Does Every Second Count? For-Profit Ambulance Service Creates Problems

“When every second counts, you can count on Piedmont” reads the Emergency Services page on Piedmont Healthcare’s website. The same page on the website of St. Mary’s Hospital, also in Athens, promises “faster emergency care, by design.” But how can these hospitals make good on their promises when patients don’t make it to their emergency rooms quickly?

Emergency signIn 2009, both Athens-Clarke County hospitals shifted from providing their own ambulance services to contracting with National EMS, a private for-profit company (Ben Emanuel’s 2008 article in Flagpole details some of the discussion at the time). Finding accurate data on response times has been near impossible, and although National’s contract requires it to meet certain standards, the company recently shifted to measuring “patient outcomes,” saying response times don’t matter. What exactly constitutes a “patient outcome” is undefined.

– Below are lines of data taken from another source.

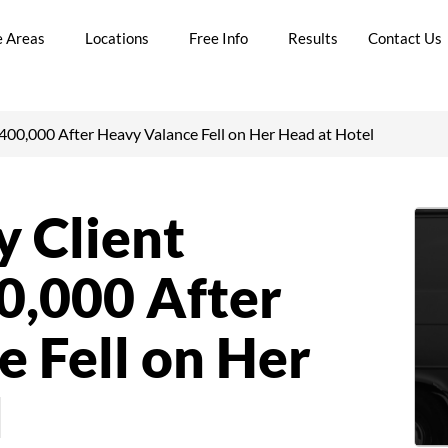
e Areas
Locations
Free Info
Results
Contact Us
00,000 After Heavy Valance Fell on Her Head at Hotel
 Client
,000 After
 Fell on Her
l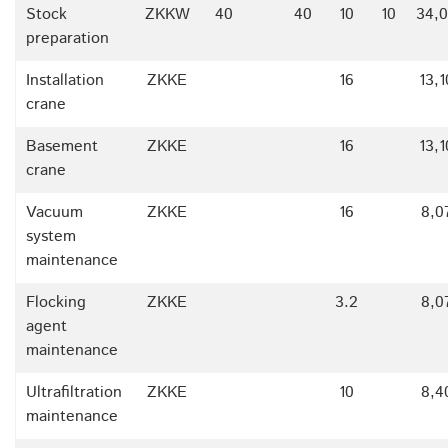
Stock
ZKKW
40
40
10
10
34,
preparation
Installation
ZKKE
16
13,
crane
Basement
ZKKE
16
13,
crane
Vacuum
ZKKE
16
8,0
system
maintenance
Flocking
ZKKE
3.2
8,0
agent
maintenance
Ultrafiltration
ZKKE
10
8,4
maintenance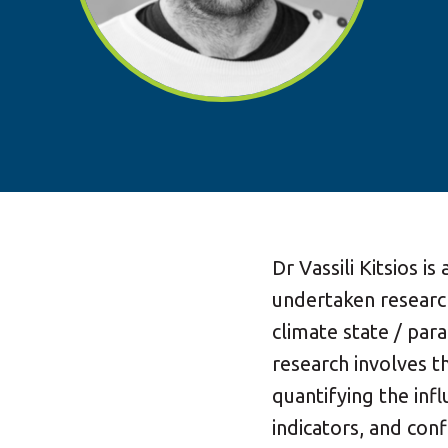
Dr Vassili Kitsios is
undertaken researc
climate state / pa
research involves t
quantifying the inf
indicators, and confl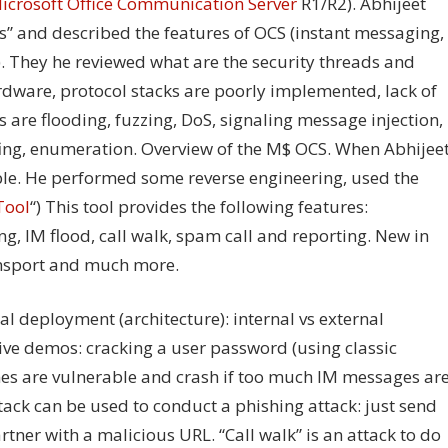
icrosoft Office Communication Server
R1/R2). Abhijeet
s” and described the features of OCS (instant messaging,
). They he reviewed what are the security threads and
ardware, protocol stacks are poorly implemented, lack of
 are flooding, fuzzing, DoS, signaling message injection,
ofing, enumeration. Overview of the M$ OCS. When Abhijee
able. He performed some reverse engineering, used the
Tool
“) This tool provides the following features:
ng, IM flood, call walk, spam call and reporting. New in
ansport and much more.
l deployment (architecture): internal vs external
e demos: cracking a user password (using classic
nes are vulnerable and crash if too much IM messages ar
attack can be used to conduct a phishing attack: just send
ner with a malicious URL. “Call walk” is an attack to do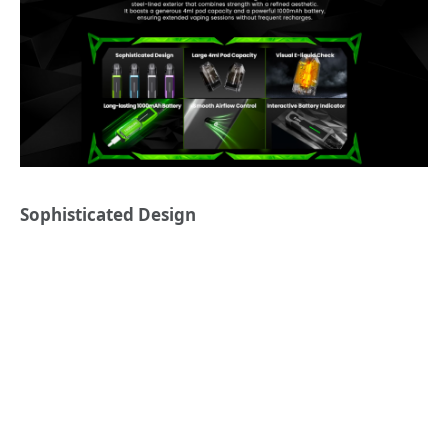
Sophisticated Design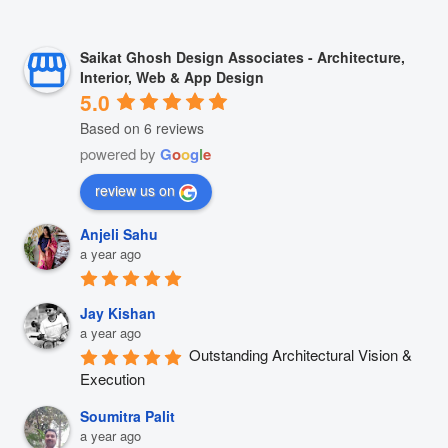
Saikat Ghosh Design Associates - Architecture,
Interior, Web & App Design
5.0
Based on 6 reviews
powered by
G
o
o
g
l
e
review us on
Anjeli Sahu
a year ago
Jay Kishan
a year ago
Outstanding Architectural Vision & 
Execution
Soumitra Palit
a year ago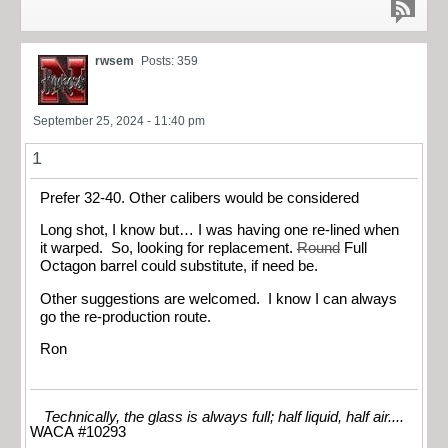
rwsem
Posts: 359
September 25, 2024 - 11:40 pm
1
Prefer 32-40. Other calibers would be considered
Long shot, I know but… I was having one re-lined when
it warped. So, looking for replacement.
Round
Full
Octagon barrel could substitute, if need be.
Other suggestions are welcomed. I know I can always
go the re-production route.
Ron
Technically, the glass is always full; half liquid, half air....
WACA #10293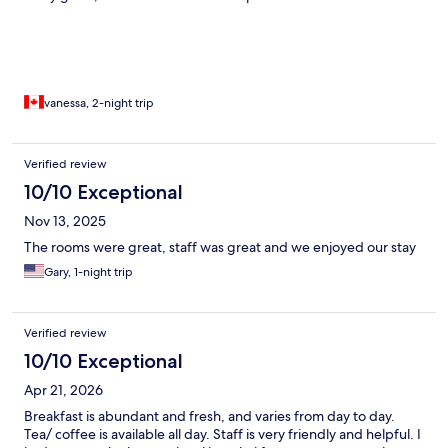
vanessa, 2-night trip
Verified review
10/10 Exceptional
Nov 13, 2025
The rooms were great, staff was great and we enjoyed our stay
Gary, 1-night trip
Verified review
10/10 Exceptional
Apr 21, 2026
Breakfast is abundant and fresh, and varies from day to day.
Tea/ coffee is available all day. Staff is very friendly and helpful. I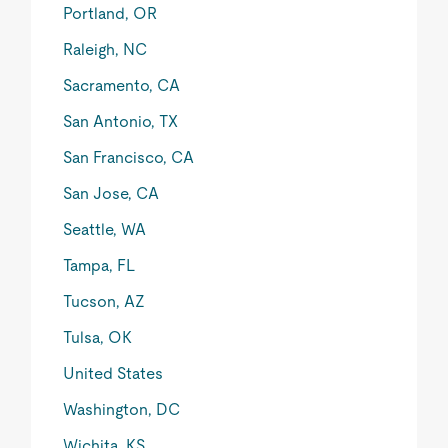
Portland, OR
Raleigh, NC
Sacramento, CA
San Antonio, TX
San Francisco, CA
San Jose, CA
Seattle, WA
Tampa, FL
Tucson, AZ
Tulsa, OK
United States
Washington, DC
Wichita, KS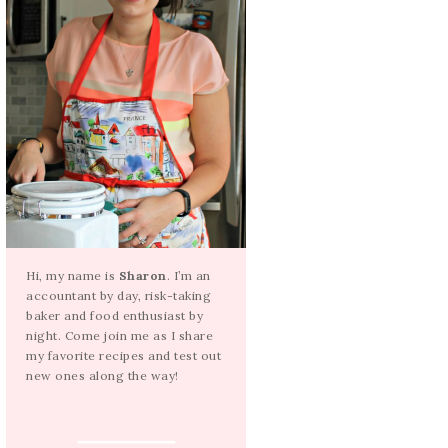
Hi, my name is
Sharon
. I’m an
accountant by day, risk-taking
baker and food enthusiast by
night. Come join me as I share
my favorite recipes and test out
new ones along the way!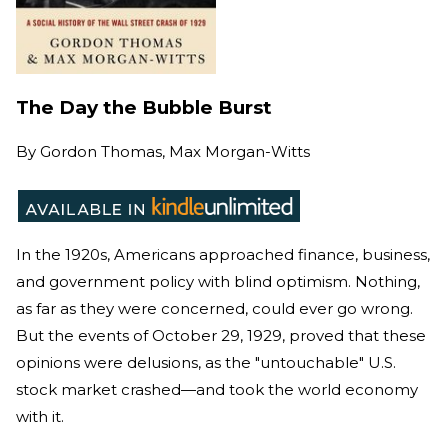
The Day the Bubble Burst
By
Gordon Thomas, Max Morgan-Witts
In the 1920s, Americans approached finance, business,
and government policy with blind optimism. Nothing,
as far as they were concerned, could ever go wrong.
But the events of October 29, 1929, proved that these
opinions were delusions, as the "untouchable" U.S.
stock market crashed—and took the world economy
with it.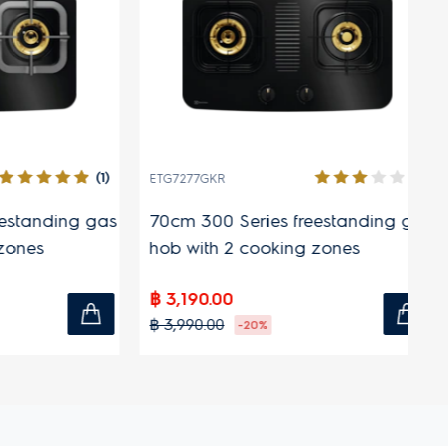
(1)
(1)
ETG7277GKR
ET
anding gas
70cm 300 Series freestanding gas
70
s
hob with 2 cooking zones
fr
co
฿ 3,190.00
฿ 
฿ 3,990.00
฿ 
-20%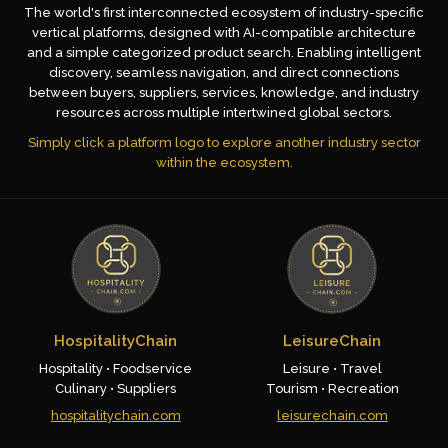
The world's first interconnected ecosystem of industry-specific
vertical platforms, designed with AI-compatible architecture
and a simple categorized product search. Enabling intelligent
discovery, seamless navigation, and direct connections
between buyers, suppliers, services, knowledge, and industry
resources across multiple intertwined global sectors.
Simply click a platform logo to explore another industry sector
within the ecosystem.
HospitalityChain
LeisureChain
Hospitality • Foodservice
Leisure • Travel
Culinary • Suppliers
Tourism • Recreation
hospitalitychain.com
leisurechain.com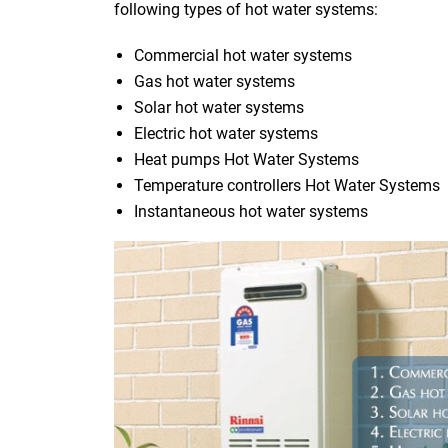
following types of hot water systems:
Commercial hot water systems
Gas hot water systems
Solar hot water systems
Electric hot water systems
Heat pumps Hot Water Systems
Temperature controllers Hot Water Systems
Instantaneous hot water systems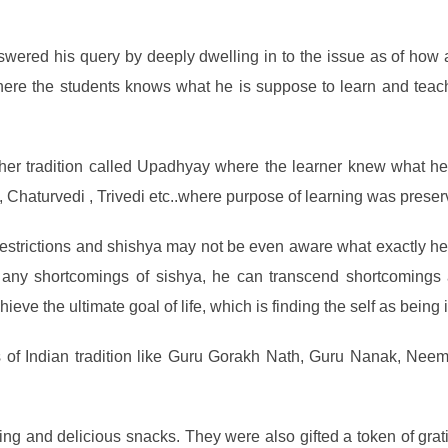
ered his query by deeply dwelling in to the issue as of how a
 where the students knows what he is suppose to learn and teac
cher tradition called Upadhyay where the learner knew what he
di, Chaturvedi , Trivedi etc..where purpose of learning was preser
trictions and shishya may not be even aware what exactly he is 
y any shortcomings of sishya, he can transcend shortcoming
ieve the ultimate goal of life, which is finding the self as bein
s of Indian tradition like Guru Gorakh Nath, Guru Nanak, Ne
g and delicious snacks. They were also gifted a token of grati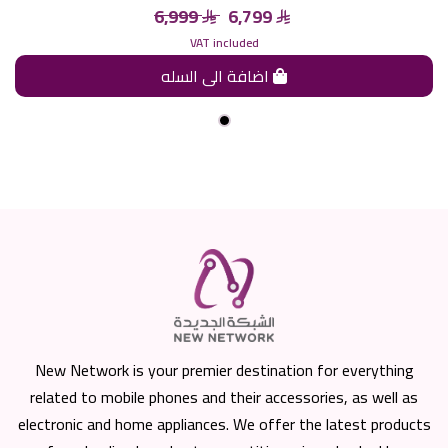
6,999
6,799
VAT included
اضافة الى السله
New Network is your premier destination for everything
related to mobile phones and their accessories, as well as
electronic and home appliances. We offer the latest products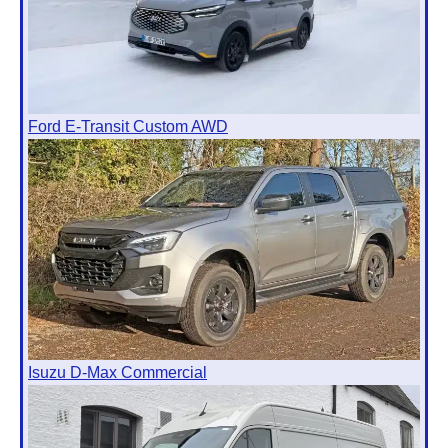
Ford E-Transit Custom AWD
Isuzu D-Max Commercial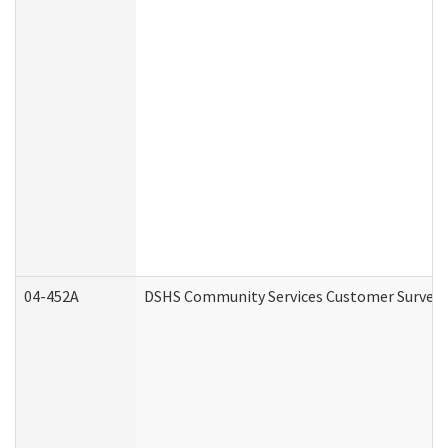
04-452A
DSHS Community Services Customer Survey (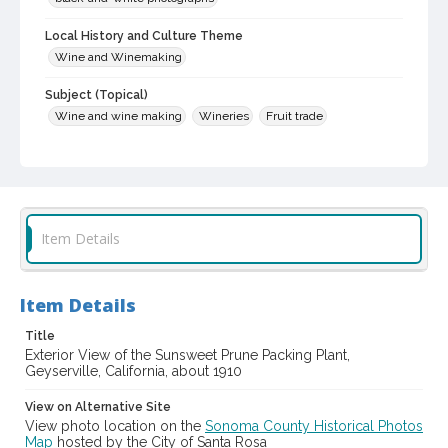
Local History and Culture Theme
Wine and Winemaking
Subject (Topical)
Wine and wine making
Wineries
Fruit trade
Historic buildings
Subject (Corporate Body)
Chris A. Fredson Winery (Geyserville, California)
Sunsweet Growers, Inc.
Item Details
Sunsweet Prune (Geyserville, California)
Digital Archives Collection Name(s)
Item Details
Sonoma County Library Photograph Collection
Title
Digital Archives Identifier
Exterior View of the Sunsweet Prune Packing Plant,
cstr_pho_032807
Geyserville, California, about 1910
View on Alternative Site
View photo location on the
Sonoma County Historical Photos
Map
hosted by the City of Santa Rosa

Athens for Everyone members were concerned enough about this issue to add it to our 2018 platform, chosen from a list of options at the annual meeting last month. That plank reads:

Improve ambulance response times to provide better pre-hospital care for residents of Athens. Our private, for profit ambulance provider routinely puts profit above public safety by abandoning emergency response zones and pulling 911 ambulances to run profitable, non-emergency transports. We will demand transparency of 911 medical response time data, require that all 911 medical calls be handled by the ACC 911 Dispatch Center, and insist that National EMS run a priority 911 ambulance service by establishing separate emergency and non-emergency divisions.

Recently, one candidate for a seat on the A-CC Commission had a situation where his mother collapsed and was in excruciating pain. He called 911. He explained his emergency to the dispatcher. He was put on hold while the call was handed off to National EMS, where he had to explain his emergency again. After waiting over 15 minutes for an ambulance response, he loaded his mother into the car as best he could and drove her to the hospital himself.

Ex-St. Mary’s paramedic Bob Gadd (who worked for National EMS) and EMT Sam Rafal have been raising the issue of response times since 2008, when St. Mary’s and what was then Athens Regional changed their policies of providing ambulance service. The state of Georgia does not require counties to have any kind of ambulance service, and the Athens-Clarke County mayor and commission had no say in the original decision. That said, Athens-Clarke County subsidizes National to the tune of $100,000 a year (as do Oconee County, St. Mary’s and the hospital now known as Piedmont Athens Regional).

A Flagpole article from last year points out that:

Although National is overseen by a committee made up of county, UGA and hospital officials, Gadd noted the “complete lack of transparency” in a letter to the Mayor and Commission, because all of the data comes from National itself. He suggested asking the ACC 911 center to compile the raw data itself and taking an anonymous survey of “street-level” police and firefighters.

In a time-critical, life-threatening emergency, seconds count and minutes matter. William Ballard, M.D., an interventional cardiologist with the Piedmont Heart Institute states, “The most important thing to remember about chest pain, particularly if it’s a heart attack, is that time is muscle. In other words, the longer you are deprived of blood flow to your heart, the more permanent the damage can be.” The St. Mary’s Department of Interventional Cardiology writes, “In the event of a heart attack or coronary blockage, saving time means saving lives.”

The medical journal Stroke says the difference between a 7-minute response and a 17-minute response to a stroke is just under 20 million brain neurons, and Taylor Esdale, RN, stroke program manager at Piedmont Atlanta, says, “Time is brain when it comes to treating strokes. The faster we’re able to get stroke patients the care they need, the less brain damage there is.”

Time is even more important when it comes to pediatric medicine. Greg Pereira, director of trauma transport for Children’s Healthcare of Atlanta, says, “We talk about the ‘platinum 30 minutes.’ Every second counts.”

Other counties in our area (even more rural counties that generally provide fewer services than Athens-Clarke does) provide county-operated EMS, including Oglethorpe, Jackson and Barrow counties. Considering all of the evidence about the importance of timeliness in emergency medicine, why is National EMS changing its focus to “patient outcomes”? Why won’t it turn over its data? Why aren’t the mayor and commission advocating more forcefully for transparency on an important public health issue?